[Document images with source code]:
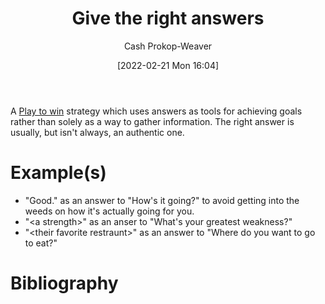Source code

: :PROPERTIES:
:ID:       3e3e1507-bbc8-42eb-acea-8c73e2ff8ba9
:DIR:      /home/cashweaver/proj/roam/attachments/3e3e1507-bbc8-42eb-acea-8c73e2ff8ba9
:LAST_MODIFIED: [2023-09-05 Tue 20:17]
:END:
#+title: Give the right answers
#+hugo_custom_front_matter: :slug "3e3e1507-bbc8-42eb-acea-8c73e2ff8ba9"
#+author: Cash Prokop-Weaver
#+date: [2022-02-21 Mon 16:04]
#+filetags: :concept:

A [[id:4398317e-6aa1-4dd4-b2a5-6334256ca2cc][Play to win]] strategy which uses answers as tools for achieving goals rather than solely as a way to gather information. The right answer is usually, but isn't always, an authentic one.

* Example(s)

- "Good." as an answer to "How's it going?" to avoid getting into the weeds on how it's actually going for you.
- "<a strength>" as an anser to "What's your greatest weakness?"
- "<their favorite restraunt>" as an answer to "Where do you want to go to eat?"

* Flashcards :noexport:
** Describe :fc:
:PROPERTIES:
:ID:       b2d43dcb-17da-42e5-8651-770673f1d756
:ANKI_NOTE_ID: 1658198302046
:FC_CREATED: 2022-07-19T02:38:22Z
:FC_TYPE:  double
:END:
:REVIEW_DATA:
| position | ease | box | interval | due                  |
|----------+------+-----+----------+----------------------|
| front    | 2.50 |   8 |   377.38 | 2024-06-06T23:40:38Z |
| back     | 2.95 |   8 |   652.58 | 2025-05-19T05:47:50Z |
:END:
[[id:3e3e1507-bbc8-42eb-acea-8c73e2ff8ba9][Give the right answers]]
*** Back
A [[id:4398317e-6aa1-4dd4-b2a5-6334256ca2cc][Play to Win]] strategy which employs answers as tools to achieve specific ends.
*** Source
[cite:@limoncelliRightAnswer]
** Example(s) :fc:
:PROPERTIES:
:CREATED: [2022-11-22 Tue 12:40]
:FC_CREATED: 2022-11-22T20:40:16Z
:FC_TYPE:  double
:ID:       235d85f6-0a08-4170-9635-7c89e7a55bdf
:END:
:REVIEW_DATA:
| position | ease | box | interval | due                  |
|----------+------+-----+----------+----------------------|
| front    | 2.80 |   7 |   298.48 | 2024-03-29T11:33:27Z |
| back     | 2.35 |   7 |   218.11 | 2023-12-25T15:43:47Z |
:END:

[[id:3e3e1507-bbc8-42eb-acea-8c73e2ff8ba9][Give the right answers]]

*** Back
- "Good." as an answer to "How's it going?" to avoid getting into the weeds on how it's actually going for you.
- "<a strength>" as an answer to "What's your greatest weakness?"
- Shut the fuck up when talking to the police [cite:@ShutFuckFriday]
- "<their favorite restaurant>" as an answer to "Where do you want to go to eat?"

*** Source
* Bibliography
#+print_bibliography:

[What the exercise asks]: Scan the data above for the string "want" and copy each line where it appears.

[Output]:
- "<their favorite restraunt>" as an answer to "Where do you want to go to eat?"
- "<their favorite restaurant>" as an answer to "Where do you want to go to eat?"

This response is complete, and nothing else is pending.